Non posso non nominare Venditti perché mi ha fatto capire che volevo fare il cantautore. Quando i miei amici si guardavano le partite della Roma io ascoltavo le sue canzoni. Poi De Gregori, forse più importante, che è realmente il mio punto di riferimento, perché è un artista che ha sempre raccontato fregandosene di quello che c’era intorno. È difficile trovare qualcuno che mi trasmetta le stesse sensazioni, forse vivo più nel passato che nel presente. Oggi mi capita di apprezzare soprattutto coetanei ed emergenti che mi emozionano e che trovo più validi ed interessanti rispetto a ciò che è più mainstream.

Lorenzo Lepore

Progetti futuri?

Questa estate mi ha dato il piacere di trovarmi dentro tre concorsi importanti: Premio Bertoli, Premio Amnesty International e Premio Via Emilia, quindi sarò impegnato nel partecipare a questi tre eventi. E lo sarò anche nel fare concerti in giro per l’Italia. A breve poi uscirà il mio disco, ci sto lavorando e non vedo l’ora di presentarlo e condividerlo con tutte le persone che vogliono accoglierlo. Sarà un passo decisivo e fondamentale perché dentro c’è tutta la mia vita, il mio pensiero, le mie idee nella forma più pura.

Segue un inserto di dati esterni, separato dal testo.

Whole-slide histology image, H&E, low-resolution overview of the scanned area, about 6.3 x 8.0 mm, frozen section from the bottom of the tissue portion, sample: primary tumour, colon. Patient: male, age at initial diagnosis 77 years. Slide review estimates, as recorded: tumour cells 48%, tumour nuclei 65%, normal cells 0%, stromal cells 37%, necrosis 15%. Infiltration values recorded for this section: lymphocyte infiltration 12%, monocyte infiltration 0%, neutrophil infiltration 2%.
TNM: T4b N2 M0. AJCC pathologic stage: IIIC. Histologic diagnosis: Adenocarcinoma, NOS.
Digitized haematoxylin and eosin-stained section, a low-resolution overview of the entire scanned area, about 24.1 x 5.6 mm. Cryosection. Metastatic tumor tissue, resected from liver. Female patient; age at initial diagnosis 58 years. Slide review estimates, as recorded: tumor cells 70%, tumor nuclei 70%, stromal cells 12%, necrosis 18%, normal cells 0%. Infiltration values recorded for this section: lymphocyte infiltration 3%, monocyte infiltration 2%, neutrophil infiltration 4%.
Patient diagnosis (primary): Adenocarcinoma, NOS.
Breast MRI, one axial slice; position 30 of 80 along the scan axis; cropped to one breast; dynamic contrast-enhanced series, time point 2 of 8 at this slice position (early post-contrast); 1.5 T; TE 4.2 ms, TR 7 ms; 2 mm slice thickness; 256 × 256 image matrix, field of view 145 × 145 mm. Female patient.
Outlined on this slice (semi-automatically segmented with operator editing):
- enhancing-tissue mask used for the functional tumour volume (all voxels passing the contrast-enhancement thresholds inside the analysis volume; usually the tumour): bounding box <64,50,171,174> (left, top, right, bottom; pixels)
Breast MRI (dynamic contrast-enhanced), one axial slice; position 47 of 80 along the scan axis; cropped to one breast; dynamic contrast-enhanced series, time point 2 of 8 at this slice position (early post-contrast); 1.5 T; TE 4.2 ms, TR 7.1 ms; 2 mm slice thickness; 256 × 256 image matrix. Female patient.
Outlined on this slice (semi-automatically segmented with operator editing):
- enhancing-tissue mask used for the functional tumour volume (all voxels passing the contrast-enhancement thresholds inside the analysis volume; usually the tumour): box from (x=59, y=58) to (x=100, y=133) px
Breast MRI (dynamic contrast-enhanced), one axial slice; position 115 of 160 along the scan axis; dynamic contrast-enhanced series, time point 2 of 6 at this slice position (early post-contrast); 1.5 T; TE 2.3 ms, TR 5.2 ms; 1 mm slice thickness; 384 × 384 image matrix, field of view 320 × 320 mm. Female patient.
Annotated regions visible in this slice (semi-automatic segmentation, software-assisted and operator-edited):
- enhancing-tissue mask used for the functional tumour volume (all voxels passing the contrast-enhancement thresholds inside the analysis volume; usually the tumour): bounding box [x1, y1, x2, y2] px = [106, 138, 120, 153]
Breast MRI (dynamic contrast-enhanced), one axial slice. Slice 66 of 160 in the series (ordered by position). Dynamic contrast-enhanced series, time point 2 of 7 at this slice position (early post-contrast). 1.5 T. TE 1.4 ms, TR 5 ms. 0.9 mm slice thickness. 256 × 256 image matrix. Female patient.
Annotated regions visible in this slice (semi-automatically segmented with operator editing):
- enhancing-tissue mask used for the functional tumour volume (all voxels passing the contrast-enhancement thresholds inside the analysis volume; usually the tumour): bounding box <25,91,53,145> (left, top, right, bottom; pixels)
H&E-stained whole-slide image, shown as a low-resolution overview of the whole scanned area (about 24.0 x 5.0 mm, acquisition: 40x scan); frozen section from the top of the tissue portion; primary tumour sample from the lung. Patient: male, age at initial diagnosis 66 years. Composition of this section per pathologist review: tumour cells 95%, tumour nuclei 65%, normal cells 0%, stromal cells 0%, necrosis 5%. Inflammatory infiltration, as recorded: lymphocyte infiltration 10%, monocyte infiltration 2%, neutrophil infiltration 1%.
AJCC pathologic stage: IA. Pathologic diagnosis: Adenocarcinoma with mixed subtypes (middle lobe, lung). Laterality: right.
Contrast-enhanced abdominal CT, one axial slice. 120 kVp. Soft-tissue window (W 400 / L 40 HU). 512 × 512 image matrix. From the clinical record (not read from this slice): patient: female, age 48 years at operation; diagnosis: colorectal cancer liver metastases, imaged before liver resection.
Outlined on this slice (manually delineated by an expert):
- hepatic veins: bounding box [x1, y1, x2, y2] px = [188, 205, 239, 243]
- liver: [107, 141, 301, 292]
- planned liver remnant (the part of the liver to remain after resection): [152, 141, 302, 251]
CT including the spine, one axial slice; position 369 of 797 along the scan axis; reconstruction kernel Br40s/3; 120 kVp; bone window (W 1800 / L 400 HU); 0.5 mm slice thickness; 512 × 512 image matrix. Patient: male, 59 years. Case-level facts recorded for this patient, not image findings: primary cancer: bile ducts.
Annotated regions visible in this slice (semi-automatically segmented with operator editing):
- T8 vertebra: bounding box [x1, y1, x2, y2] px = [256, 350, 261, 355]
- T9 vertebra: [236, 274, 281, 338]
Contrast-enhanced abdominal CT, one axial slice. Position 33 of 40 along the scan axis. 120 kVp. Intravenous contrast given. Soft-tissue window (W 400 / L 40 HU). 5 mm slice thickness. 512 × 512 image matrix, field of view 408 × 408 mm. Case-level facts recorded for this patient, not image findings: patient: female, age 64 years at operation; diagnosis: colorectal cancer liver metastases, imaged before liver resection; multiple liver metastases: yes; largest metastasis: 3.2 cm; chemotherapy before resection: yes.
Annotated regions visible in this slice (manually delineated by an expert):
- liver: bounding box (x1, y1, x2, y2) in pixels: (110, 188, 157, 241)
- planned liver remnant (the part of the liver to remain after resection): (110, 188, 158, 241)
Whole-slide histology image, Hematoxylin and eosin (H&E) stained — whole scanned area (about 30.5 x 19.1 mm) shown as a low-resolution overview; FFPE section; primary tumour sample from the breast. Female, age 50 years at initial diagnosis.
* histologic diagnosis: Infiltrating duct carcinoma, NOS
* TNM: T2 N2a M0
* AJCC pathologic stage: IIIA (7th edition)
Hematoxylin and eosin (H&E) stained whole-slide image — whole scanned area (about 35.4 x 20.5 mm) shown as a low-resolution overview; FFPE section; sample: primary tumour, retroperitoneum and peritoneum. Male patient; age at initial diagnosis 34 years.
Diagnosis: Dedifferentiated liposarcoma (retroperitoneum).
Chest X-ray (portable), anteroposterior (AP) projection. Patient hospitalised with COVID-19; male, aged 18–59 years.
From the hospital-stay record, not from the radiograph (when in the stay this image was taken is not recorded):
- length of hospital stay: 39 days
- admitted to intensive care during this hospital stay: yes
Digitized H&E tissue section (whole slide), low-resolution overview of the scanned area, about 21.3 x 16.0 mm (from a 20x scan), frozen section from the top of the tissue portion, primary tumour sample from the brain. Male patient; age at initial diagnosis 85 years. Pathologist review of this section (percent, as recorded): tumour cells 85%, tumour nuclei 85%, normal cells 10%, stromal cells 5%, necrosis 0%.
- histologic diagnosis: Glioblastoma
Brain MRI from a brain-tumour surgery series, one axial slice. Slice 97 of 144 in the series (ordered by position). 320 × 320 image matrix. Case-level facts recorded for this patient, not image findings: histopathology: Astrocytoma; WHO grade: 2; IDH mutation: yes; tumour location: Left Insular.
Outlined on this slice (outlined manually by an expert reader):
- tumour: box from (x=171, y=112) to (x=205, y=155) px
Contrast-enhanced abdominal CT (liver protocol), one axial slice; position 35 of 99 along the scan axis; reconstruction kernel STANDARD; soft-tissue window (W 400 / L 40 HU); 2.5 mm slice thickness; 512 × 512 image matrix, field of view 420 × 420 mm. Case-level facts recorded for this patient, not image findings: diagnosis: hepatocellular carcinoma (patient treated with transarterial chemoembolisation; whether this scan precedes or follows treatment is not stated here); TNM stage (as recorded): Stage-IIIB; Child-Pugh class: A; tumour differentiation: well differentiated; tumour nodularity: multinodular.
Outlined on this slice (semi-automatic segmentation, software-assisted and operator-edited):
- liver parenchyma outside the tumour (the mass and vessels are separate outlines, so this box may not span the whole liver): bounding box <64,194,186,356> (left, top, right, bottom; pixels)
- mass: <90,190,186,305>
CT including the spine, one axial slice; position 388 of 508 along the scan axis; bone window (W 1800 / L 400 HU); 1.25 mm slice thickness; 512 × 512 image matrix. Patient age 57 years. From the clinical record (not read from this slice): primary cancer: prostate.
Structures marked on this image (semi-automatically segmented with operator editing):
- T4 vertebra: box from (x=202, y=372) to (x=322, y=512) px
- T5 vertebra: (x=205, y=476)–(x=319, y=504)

E qual è il fondamento del tuo pensiero che esprimi nelle canzoni?

Credo che sia racchiuso nella canzone Meglio così, penultimo singolo uscito, che racconta della lotta continua tra fare quello che si vuole e cercare di compiacere gli altri. Quando si ha un’esigenza, un’urgenza, una verità che si vuole urlare al mondo bisogna continuare a farlo anche se nessuno ti ascolta. Perché la diversità è la più grande ricchezza che abbiamo.

Ultima, difficile, maledettissima domanda: perché fai tutto questo?

Perché non potrei fare altrimenti. Mi sveglio la mattina e ascolto musica, in macchina ascolto musica, con gli amici ascolto musica, la sera vado ai concerti. La musica è ossigeno per me. Quindi, se è ossigeno fare musica, è ossigeno che posso dare agli altri.

* Andrea Strange è un giovane cantautore romano, giunto secondo al Premio Fabrizio De André e tra i finalisti dell’1MNEXT 2022. Con questo articolo inizia la sua collaborazione con Fabrique alla ricerca dei talenti più “caldi” del momento.